Super-resolution of spatiotemporal event-stream image captured by the asynchronous temporal contrast vision sensor
This work addresses the problem of enhancing resolution for event-based vision sensors, enabling potential applications in this domain, but it is incremental as it adapts existing super-resolution concepts to a new sensor type.
The paper tackles super-resolution for spatiotemporal event-stream images from dynamic vision sensors, proposing a two-stage method that models events as a nonhomogeneous Poisson process and uses sparse representation and spatiotemporal filtering to generate high-resolution event sequences, resulting in upscaled images with higher spatial texture detail and well-matched temporal properties.

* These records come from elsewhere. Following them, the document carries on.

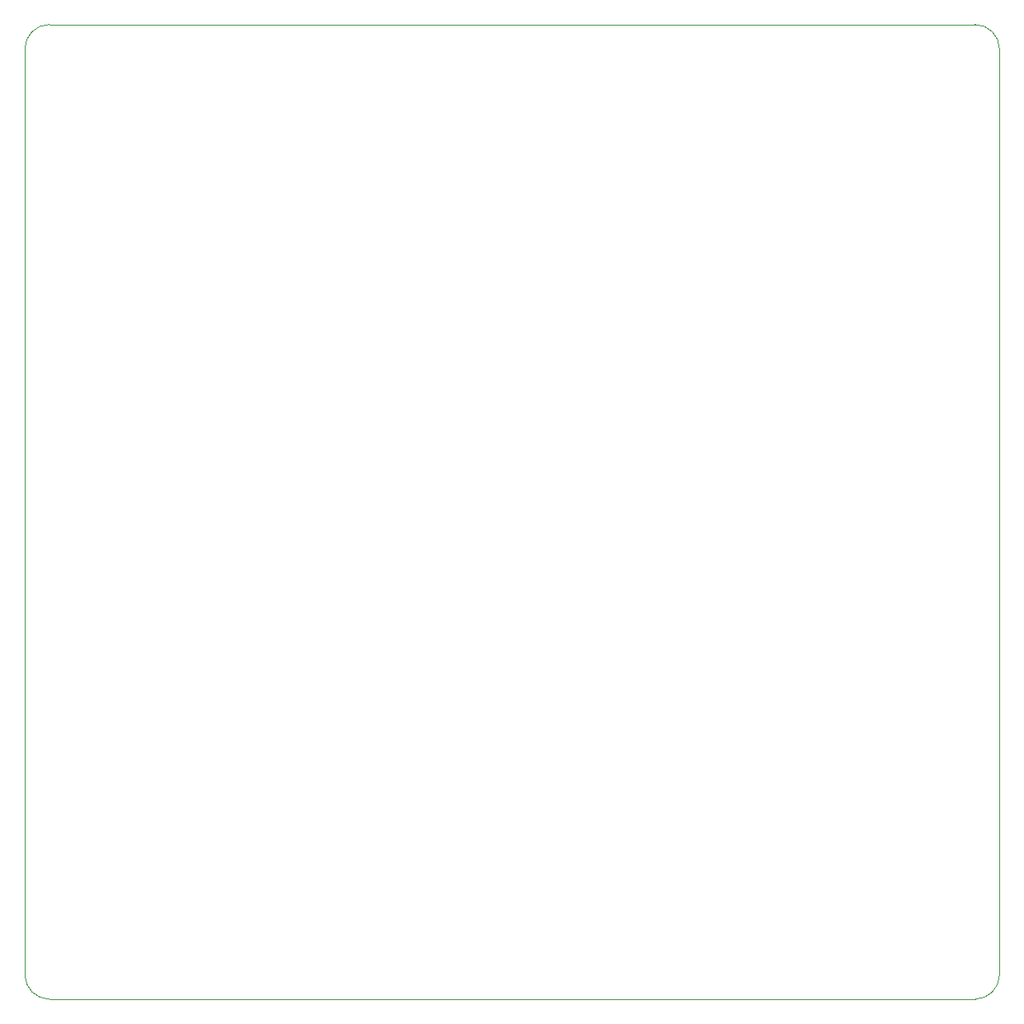
<source format=gm1>
G04 #@! TF.GenerationSoftware,KiCad,Pcbnew,9.0.0*
G04 #@! TF.CreationDate,2025-07-09T11:38:48-07:00*
G04 #@! TF.ProjectId,bipolar_current_driver_ADA4700-1,6269706f-6c61-4725-9f63-757272656e74,rev?*
G04 #@! TF.SameCoordinates,Original*
G04 #@! TF.FileFunction,Profile,NP*
%FSLAX46Y46*%
G04 Gerber Fmt 4.6, Leading zero omitted, Abs format (unit mm)*
G04 Created by KiCad (PCBNEW 9.0.0) date 2025-07-09 11:38:48*
%MOMM*%
%LPD*%
G01*
G04 APERTURE LIST*
G04 #@! TA.AperFunction,Profile*
%ADD10C,0.100000*%
G04 #@! TD*
G04 APERTURE END LIST*
D10*
X102500000Y-150000000D02*
X197500000Y-150000000D01*
X100000000Y-52500000D02*
G75*
G02*
X102500000Y-50000000I2500000J0D01*
G01*
X197500000Y-50000000D02*
G75*
G02*
X200000000Y-52500000I0J-2500000D01*
G01*
X102500000Y-150000000D02*
G75*
G02*
X100000000Y-147500000I0J2500000D01*
G01*
X197500000Y-50000000D02*
X102500000Y-50000000D01*
X200000000Y-52500000D02*
X200000000Y-147500000D01*
X100000000Y-52500000D02*
X100000000Y-147500000D01*
X200000000Y-147500000D02*
G75*
G02*
X197500000Y-150000000I-2500000J0D01*
G01*
M02*

</source>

Super-resolution (SR) is a useful technology to generate a high-resolution (HR) visual output from the low-resolution (LR) visual inputs overcoming the physical limitations of the cameras. However, SR has not been applied to enhance the resolution of spatiotemporal event-stream images captured by the frame-free dynamic vision sensors (DVSs). SR of event-stream image is fundamentally different from existing frame-based schemes since basically each pixel value of DVS images is an event sequence. In this work, a two-stage scheme is proposed to solve the SR problem of the spatiotemporal event-stream image. We use a nonhomogeneous Poisson point process to model the event sequence, and sample the events of each pixel by simulating a nonhomogeneous Poisson process according to the specified event number and rate function. Firstly, the event number of each pixel of the HR DVS image is determined with a sparse signal representation based method to obtain the HR event-count map from that of the LR DVS recording. The rate function over time line of the point process of each HR pixel is computed using a spatiotemporal filter on the corresponding LR neighbor pixels. Secondly, the event sequence of each new pixel is generated with a thinning based event sampling algorithm. Two metrics are proposed to assess the event-stream SR results. The proposed method is demonstrated through obtaining HR event-stream images from a series of DVS recordings with the proposed method. Results show that the upscaled HR event streams has perceptually higher spatial texture detail than the LR DVS images. Besides, the temporal properties of the upscaled HR event streams match that of the original input very well. This work enables many potential applications of event-based vision.